Named joint coordinates

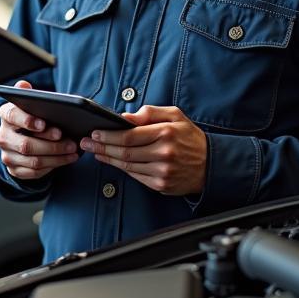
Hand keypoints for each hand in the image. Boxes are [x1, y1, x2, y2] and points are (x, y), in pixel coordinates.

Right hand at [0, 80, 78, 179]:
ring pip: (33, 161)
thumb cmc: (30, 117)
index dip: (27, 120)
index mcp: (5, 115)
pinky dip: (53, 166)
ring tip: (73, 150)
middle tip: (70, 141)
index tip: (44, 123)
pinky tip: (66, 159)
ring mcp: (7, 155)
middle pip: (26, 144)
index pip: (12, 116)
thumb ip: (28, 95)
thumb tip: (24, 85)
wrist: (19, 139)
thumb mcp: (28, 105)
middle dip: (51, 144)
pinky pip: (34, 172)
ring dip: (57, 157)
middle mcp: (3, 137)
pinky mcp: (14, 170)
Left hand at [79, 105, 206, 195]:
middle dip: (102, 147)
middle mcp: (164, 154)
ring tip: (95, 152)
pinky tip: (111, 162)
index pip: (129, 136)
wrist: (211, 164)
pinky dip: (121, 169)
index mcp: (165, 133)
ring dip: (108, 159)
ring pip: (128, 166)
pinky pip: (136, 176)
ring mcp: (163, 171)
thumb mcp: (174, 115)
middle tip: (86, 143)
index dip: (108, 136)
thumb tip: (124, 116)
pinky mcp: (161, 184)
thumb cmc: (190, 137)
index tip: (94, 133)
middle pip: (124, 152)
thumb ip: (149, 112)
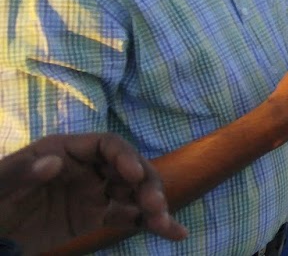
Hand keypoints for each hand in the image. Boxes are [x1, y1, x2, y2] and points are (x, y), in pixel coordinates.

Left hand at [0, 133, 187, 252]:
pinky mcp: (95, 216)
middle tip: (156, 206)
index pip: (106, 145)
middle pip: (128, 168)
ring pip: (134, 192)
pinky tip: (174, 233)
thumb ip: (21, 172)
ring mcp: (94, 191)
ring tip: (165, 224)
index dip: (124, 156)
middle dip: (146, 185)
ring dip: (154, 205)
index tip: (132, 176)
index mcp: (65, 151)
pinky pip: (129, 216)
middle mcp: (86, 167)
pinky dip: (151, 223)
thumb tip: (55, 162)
* * *
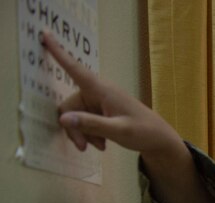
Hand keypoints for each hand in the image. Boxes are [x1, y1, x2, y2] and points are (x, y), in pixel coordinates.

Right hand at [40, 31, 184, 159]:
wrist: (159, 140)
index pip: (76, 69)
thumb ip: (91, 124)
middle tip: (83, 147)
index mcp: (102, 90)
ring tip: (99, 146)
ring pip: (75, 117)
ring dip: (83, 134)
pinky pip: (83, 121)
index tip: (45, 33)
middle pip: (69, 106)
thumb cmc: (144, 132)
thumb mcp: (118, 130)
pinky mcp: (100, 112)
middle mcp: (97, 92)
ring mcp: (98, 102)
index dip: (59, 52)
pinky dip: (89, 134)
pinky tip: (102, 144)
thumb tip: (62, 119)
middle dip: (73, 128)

» **Description of the task**
Could you set down, exactly as written, the lines above between the one holding "ring mcp: (7, 155)" and the one holding "pinky pip: (136, 176)", inclusive, and nothing more?

» **Expected answer**
ring mcp: (7, 155)
middle pip: (26, 144)
index pip: (12, 116)
thumb ip: (28, 95)
thumb tip: (24, 85)
wrist: (19, 139)
thumb mcp: (28, 105)
middle dip: (51, 144)
pinky pip: (34, 172)
ring dip: (57, 157)
middle mcp: (3, 137)
pinky mcp: (14, 170)
Left hand at [79, 105, 206, 195]:
middle dip: (102, 147)
middle mcp: (164, 154)
ring tip: (95, 152)
pinky tip: (111, 162)
index pip: (129, 136)
wrist: (211, 164)
pinky dip: (121, 169)
index mcp: (165, 133)
ring dip: (108, 159)
ring pip: (128, 166)
pinky pip: (136, 176)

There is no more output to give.